Museum’s education team brings fresh voices to town

Staff at the Oregon Jewish Museum and Center for Holocaust Education have spent the past six months settling into their permanent home in the Pearl District – and that means filling the new positions that come with the larger building.

For the museum’s education department, that means finally hiring a full-time educator and filling an education coordinator position.

In the museum’s former space, April Slabosheski filled the role of Holocaust educator alongside part-time educator Cheyenne McClain. With the new larger space, the team has doubled in size by adding two employees. April oversees the expanded department as manager of museum and Holocaust education.

The museum’s new education coordinator, Angelee van Allman, started during the summer and helps facilitate program logistics.

Educator Marta Eichelberger-Jankowska joined OJMCHE in October after moving to Portland with her husband and son, who attends Portland Jewish Academy. The family moved here from Washington, D.C., where Marta had finished her M.A. in experiential education and Jewish cultural arts at George Washington University. While in D.C., she was an intern at the United States Holocaust Memorial Museum.

Marta was born and raised in Warsaw, Poland. In Warsaw, she worked for many educational institutions dedicated to the transmission of the Polish Jewish heritage. These included the Taube Center for the Renewal of Jewish Life in Poland and the POLIN Museum of the History of Polish Jews.

The expansion of OJMCHE’s education team will enable the museum to accommodate more students, further develop curriculum and have a greater response to local hate and anti-Semitic incidents across the state. The education team’s main focus is on guided school group tours, but the team also supervises the Oregon Holocaust Memorial and museum exhibit docents.

School tours visit the current temporary exhibits plus three permanent, core exhibits: Discrimination and Resistance, An Oregon Primer, which identifies discrimination as a tool used to affect varied groups of people over the history of this region; The Holocaust, An Oregon Perspective, a history of the Holocaust that employs the stories of Oregon survivors; and Oregon Jewish Stories, an installation focused on the experience of the Jews of Oregon.

Since the beginning of the 2017-18 school year, the first at the museum’s permanent home, the largest group to visit was 160 middle-schoolers from Beaverton. For the first time, a school group from Eugene bussed for two hours to visit and tour the new museum.
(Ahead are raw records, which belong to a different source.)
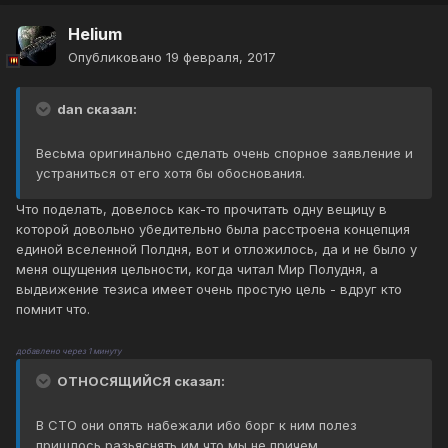
Helium
Опубликовано
19 февраля, 2017
dan сказал:
Весьма оригинально сделать очень спорное заявление и
устраниться от его хотя бы обоснования.
Что поделать, довелось как-то прочитать одну вещицу в
которой довольно убедительно была расстроена концепция
единой вселенной Полдня, вот и отложилось, да и не было у
меня ощущения цельности, когда читал Мир Полудня, а
выдвижение тезиса имеет очень простую цель - вдруг кто
помнит что.
добавлено через 1 минуту
ОТНОСЯЩИЙСЯ сказал:
В СТО они опять набежали ибо борг к ним полез
пришлось разьяснять им что мы не причем.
The education team emphasizes outreach to schools and teachers around the state.

“It’s often a teacher who takes an interest,” April says. The museum sends a postcard to every school in the state at the beginning of the school year, does regular mailings and maintains email lists to make sure schools are aware of the programming.

Marta is still settling into Portland, but she is looking forward to making a positive impact on Holocaust education.
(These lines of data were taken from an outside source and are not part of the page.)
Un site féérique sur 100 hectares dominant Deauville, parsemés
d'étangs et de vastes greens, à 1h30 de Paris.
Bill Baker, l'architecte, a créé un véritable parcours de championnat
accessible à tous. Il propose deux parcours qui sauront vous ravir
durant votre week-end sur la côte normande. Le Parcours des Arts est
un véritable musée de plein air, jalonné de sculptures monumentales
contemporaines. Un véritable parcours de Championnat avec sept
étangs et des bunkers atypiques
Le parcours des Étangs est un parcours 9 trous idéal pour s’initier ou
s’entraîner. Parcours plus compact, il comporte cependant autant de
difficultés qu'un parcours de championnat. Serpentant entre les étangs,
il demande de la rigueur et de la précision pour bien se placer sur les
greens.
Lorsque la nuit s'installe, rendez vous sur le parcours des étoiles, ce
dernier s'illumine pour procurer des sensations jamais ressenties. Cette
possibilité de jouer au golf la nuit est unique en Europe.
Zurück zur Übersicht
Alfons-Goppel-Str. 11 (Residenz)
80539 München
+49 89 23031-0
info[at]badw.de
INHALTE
“Coming from Washington, D.C., I do feel the cultural difference,” Marta says. She is assessing and absorbing the experience with the school groups she’s encountered so far in order to adapt her methods to connect with Oregonians.

Marta says she is especially passionate about the impact of third-generation survivors, of which she is one.
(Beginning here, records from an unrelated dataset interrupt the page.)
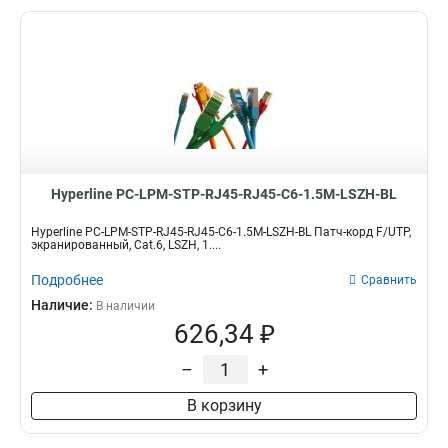
Hyperline PC-LPM-STP-RJ45-RJ45-C6-1.5M-LSZH-BL
Hyperline PC-LPM-STP-RJ45-RJ45-C6-1.5M-LSZH-BL Патч-корд F/UTP,
экранированный, Cat.6, LSZH, 1....
Подробнее
Сравнить
Наличие:
В наличии
626,34 ₽
–
+
В корзину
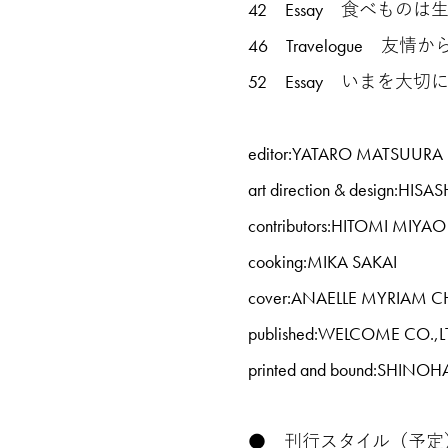
42 Essay 食べもの
46 Travelogue 友
52 Essay いまを
editor:YATARO MATSUURA
art direction & design:
contributors:HITOMI MI
cooking:MIKA SAKAI
cover:ANAELLE MYRIAM C
published:WELCOME CO.,L
printed and bound:SHINOH
● 刊行スタイル（予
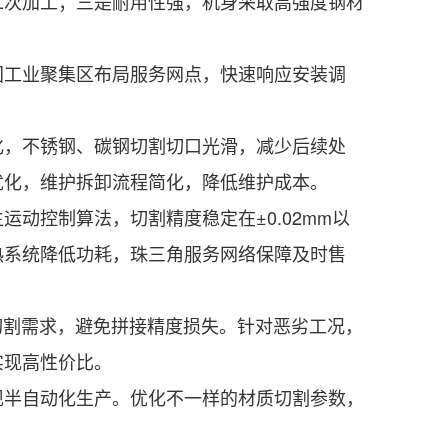
二次加工；三是耐用性强，机身采取高强度钢材
工业聚集区布局服务网点，快速响应安装调
，不锈钢、碳钢切割切口光滑，减少后续处
优化，维护拆卸流程简化，降低维护成本。
控制算法，切割精度稳定在±0.02mm以
热系统降低功耗，珠三角服务网络保障及时售
体切割需求，避免拼接精度损失。针对恶劣工况，
实现高性价比。
半自动化生产。优化不一样的材质切割参数，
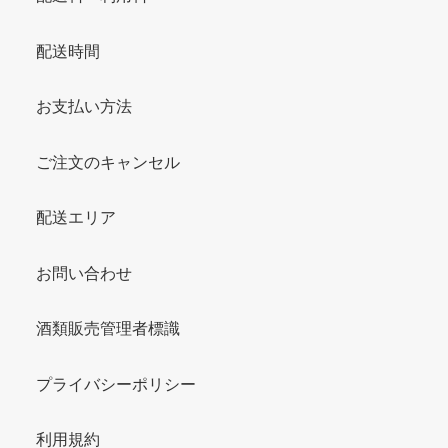
配送時間
お支払い方法
ご注文のキャンセル
配送エリア
お問い合わせ
酒類販売管理者標識
プライバシーポリシー
利用規約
“I’ve had the experience of speaking as a third-generation witness in Poland, mostly in the context of the renewal of the Jewish community, but also referring to what the impact is for us as Polish Jews,” she says.

She also hopes to do more to highlight pre-war Jewish history and culture.

“I want to make people aware of both the Holocaust and of the culture that was annihilated,” she says.

As for taking on the task of Holocaust education at a time when the political climate is tense, Marta says she is prepared.

“I am positive and optimistic, but also aware of how difficult the task is. I believe in what we do, I believe I chose the right place because of its focus and approach to the subject, and working in a team gives me faith we can do something significant.”

As for April, she’s thrilled to have expanded her team and be working in the museum’s permanent home. The museum’s new core exhibits help students understand discrimination in Oregon’s history, which she says feels especially crucial now.

“We are becoming more holistic in our approach to education at the museum,” April says. “That doesn’t take away anything from what we are doing in Holocaust education. … (We are) weaving it into every other type of education we are doing.”

“Part of our mission educationally is to look at our local Jewish history and our local history in general, not just Jewish, and to ask ourselves what is important to share with the public and what about all of this can help up shape the future,” she says.

“We are able to take a wide view of issues common in histories of discrimination,” she says, adding that different histories don’t compete with each other, they offer complementary perspectives.

April was recently named one of this year’s Light a Fire 2017: Emerging Leaders, sponsored by Portland Monthly. She was the recipient of a fellowship with the Council of American Jewish Museums to the POLIN Museum of the History of the Polish Jews, and was honored with other recipients at a dinner and featured in the publication.

April says she is grateful to have a solid education team and for the experience Marta brings. “She could not have come at a more important time.”